If you could imagine the “perfect art day” for yourself, what would it be like?
My “perfect art day” would include waking up to a fresh pot of coffee, spending 1-2 hours answering emails, posting on social media accounts, filling out paperwork for shows/competitions, and 5-6 hours of painting. While many people wouldn’t want to do all of the administrative/marketing stuff, I truly know how important it is.

If you could spend 24 hours with one artist, living or historical, who would you want to spend the day with and why? What would the two of you do?
My artist hero is the very talented, Carol Carter. I was fortunate to spend a couple days with her in a workshop last year and she taught me so much. She creates incredible, vibrant watercolors. I admire her work so much and she’s the nicest, most down-to-earth person. I’d want to spend the day painting.

Do you have any tips or advice for aspiring artists?
I have two: paint daily and market your work.

Daily painting allows you to commit to your passion. You learn so much by constantly trying new things.

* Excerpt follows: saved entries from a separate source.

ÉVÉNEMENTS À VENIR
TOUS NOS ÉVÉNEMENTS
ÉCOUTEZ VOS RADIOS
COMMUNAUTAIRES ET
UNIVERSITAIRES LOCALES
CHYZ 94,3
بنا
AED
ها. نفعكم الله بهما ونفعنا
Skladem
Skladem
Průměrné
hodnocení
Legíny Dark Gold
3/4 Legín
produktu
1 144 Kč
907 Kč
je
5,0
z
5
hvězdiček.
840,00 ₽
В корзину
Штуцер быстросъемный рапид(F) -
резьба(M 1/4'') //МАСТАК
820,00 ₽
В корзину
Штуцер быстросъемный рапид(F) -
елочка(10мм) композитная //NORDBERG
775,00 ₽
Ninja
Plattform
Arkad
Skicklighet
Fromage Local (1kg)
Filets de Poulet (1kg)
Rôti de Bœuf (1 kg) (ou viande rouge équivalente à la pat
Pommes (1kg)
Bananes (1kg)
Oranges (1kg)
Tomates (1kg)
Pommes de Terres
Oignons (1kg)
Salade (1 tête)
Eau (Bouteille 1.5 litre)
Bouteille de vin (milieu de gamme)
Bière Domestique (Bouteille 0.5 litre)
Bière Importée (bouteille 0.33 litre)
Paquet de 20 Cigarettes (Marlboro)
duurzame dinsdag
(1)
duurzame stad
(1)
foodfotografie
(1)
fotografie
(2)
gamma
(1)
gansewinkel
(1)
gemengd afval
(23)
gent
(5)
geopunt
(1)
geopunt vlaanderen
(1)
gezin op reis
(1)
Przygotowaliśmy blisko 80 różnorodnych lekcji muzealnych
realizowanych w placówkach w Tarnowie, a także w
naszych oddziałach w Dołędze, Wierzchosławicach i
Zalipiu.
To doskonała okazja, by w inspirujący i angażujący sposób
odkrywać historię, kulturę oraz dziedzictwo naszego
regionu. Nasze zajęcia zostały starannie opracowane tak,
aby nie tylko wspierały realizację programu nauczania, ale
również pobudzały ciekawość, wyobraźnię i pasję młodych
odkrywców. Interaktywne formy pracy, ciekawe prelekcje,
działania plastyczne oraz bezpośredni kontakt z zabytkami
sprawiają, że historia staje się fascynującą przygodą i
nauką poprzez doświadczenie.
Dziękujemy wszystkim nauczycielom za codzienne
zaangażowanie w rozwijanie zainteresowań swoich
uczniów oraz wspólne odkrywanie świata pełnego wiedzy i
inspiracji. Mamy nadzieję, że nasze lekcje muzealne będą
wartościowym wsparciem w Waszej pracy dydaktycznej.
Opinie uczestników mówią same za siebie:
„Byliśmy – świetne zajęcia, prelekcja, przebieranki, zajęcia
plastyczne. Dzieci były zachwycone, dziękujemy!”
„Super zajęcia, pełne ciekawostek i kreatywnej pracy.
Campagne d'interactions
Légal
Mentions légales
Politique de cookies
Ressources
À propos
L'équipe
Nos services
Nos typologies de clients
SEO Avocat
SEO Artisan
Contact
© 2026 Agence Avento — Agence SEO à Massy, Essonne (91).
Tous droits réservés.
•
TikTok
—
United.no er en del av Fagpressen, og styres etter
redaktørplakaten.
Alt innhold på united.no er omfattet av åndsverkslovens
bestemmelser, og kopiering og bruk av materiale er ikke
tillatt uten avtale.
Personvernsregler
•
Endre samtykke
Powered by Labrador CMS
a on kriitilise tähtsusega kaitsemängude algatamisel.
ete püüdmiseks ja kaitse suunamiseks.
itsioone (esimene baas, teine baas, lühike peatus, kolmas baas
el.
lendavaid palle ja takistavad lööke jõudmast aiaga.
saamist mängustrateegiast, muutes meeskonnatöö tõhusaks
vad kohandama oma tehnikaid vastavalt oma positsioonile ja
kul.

I know most artists don’t like to market their own work, but it is so important to be aware of the business of making art and to build relationships with others. If you want to sell your work professionally, you have to constantly look for new ways to connect with people. This includes posting daily to social media, looking for new opportunities for your work to be seen, answering each and every email, and commenting on every post.